Old Well “You come just in time. Can you help me and climb in the quince tree to get some fruit for me? There is only one fruit left at the tip of a long branch, and I can’t reach it.”
Yeast “Of course.” (gliding) “OK, here you are. The quince tree is associated with the 4th Shichiuemon, isn’t it?”
Old Well “Indeed. The 4th generation Shichiuemon Sadayasu Ohta was the fourth son of Giuemon Endo from Hinodeyama in the Asaka district. He became the husband of Kiku, the eldest daughter of the 3rd Generation. At the time of the 4th Generation the family business greatly flourished, and he received the same honors as a town magistrate. He was also favored by the samurai and the castle lord. The main house of Chozaemon was also flourishing, the 8th Chozaemon Yasutada enjoyed a salary of 300 koku as squire and town magistrate, being the head of a domain population of 100,000 koku and having much authority. It were good times during which the whole family was doing well. The following story about the 4th Generation has come down to us. Takeda has in its history been hit by two large fires, and the following story happened during the first fire. On March 27, 1860, fire broke out in Takeda and laid Nezaki to waste: a great disaster in which 658 houses burned down. At that time, the 4th Generation had promised a group of samurai from Nihonmatsu to go together to Tsuchiyu Onsen for a hot spring cure. His family told him he did not have to go at such a dangerous time, but he answered that a promise made to samurai always had to be kept and calmly set out on the trip. His family of course was worried, but the 4th Generation had a plan. Before he knew any details about the great fire of Nihonmatsu, the 4th Generation had on the way to Tsuchiyu bought a large supply of wood. Before he returned home, this huge supply arrived at the burned out premises of the Ohta home, so that rebuilding could be started sooner than elsewhere.”
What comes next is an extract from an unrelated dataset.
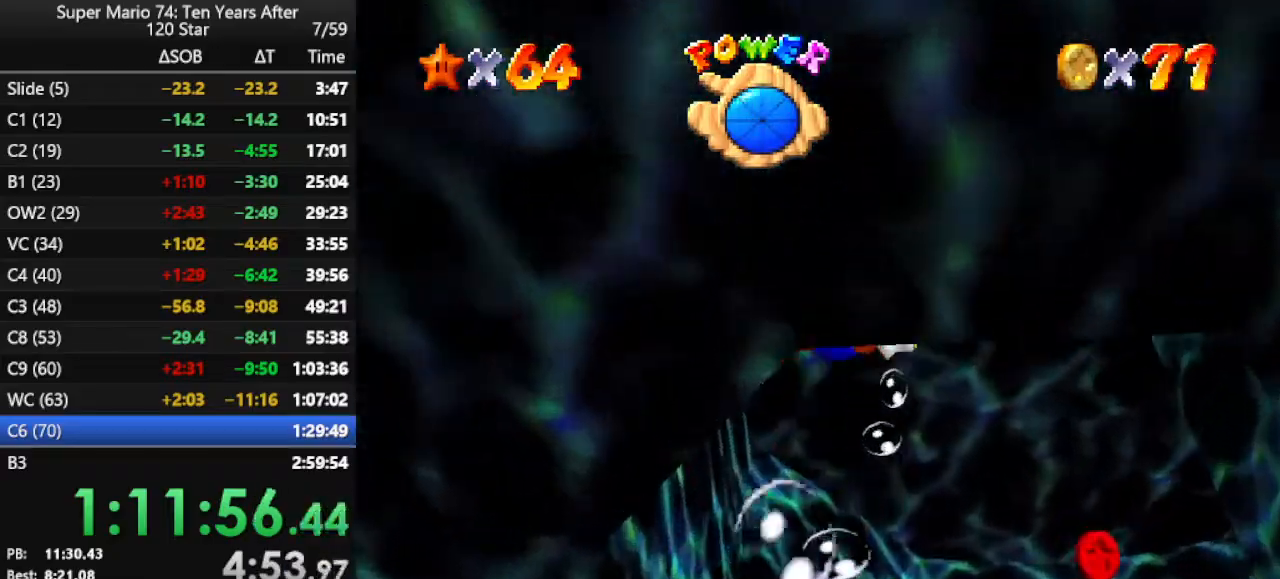
{"buttons": ["A"], "left_stick": "right", "events": [[67, "left_stick", "right"], [433, "A", "down"]]}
Yeast “Terrific! At the time of such a serious accident, he was very self-composed.”
Old Well “The years the 4th Generation was head, were the fattest. There is also a story about the quince tree you just climbed. This large quince tree used to stand in the garden of the Miyanoshita villa of the Niwa lord. At a certain time, it was hit by lightning and exactly split in two. One half had been completely scooped out, and that half was given to the 4th Generation by the 9th Niwa lord, Lord Nagatomi. It served as a sign of the popular belief that a tree once hit by lightning would not be hit a second time. And it seems the 4th Generation also wanted to teach his descendants the maxim ‘kane wa karin,’ ‘we don’t borrow money’ (‘karin,’ ‘not to borrow,’ sounds the same as ‘karin,’ ‘quince tree’). This quince tree was planted in the yard of the brewery. It led to the family motto of the Ohtas ‘not to lend to those outside and not to borrow by those inside’ (‘soto ni kashi, uchi ni karin’).”
Yeast “So there was an oak (kashi) outside?”
Old Well “Exactly. What this expression points at is that the domain government asked for big loans at that time, and this quince tree may have been given in compensation. The 4th Generation appears both in the Account of Temples in Nihonmatsu and in the History of Nihonmatsu. He attracted a lot of attention. At the beginning of the Meiji period, an official of the domain administrative headquarters as a jest compared important citizens of the castle town to animals. His Ten Persons from Our Town became quite popular. The first of the ten was the 8th Chozaemon Ohta who was compared to a camel. The fourth comparison was of our 4th Generation, who was called ‘a restive horse.’ This was probably because of his great and unstoppable energy, and his guileless character. Well, let’s preserve the pit of this quince in sugar. It can remedy hoarseness.”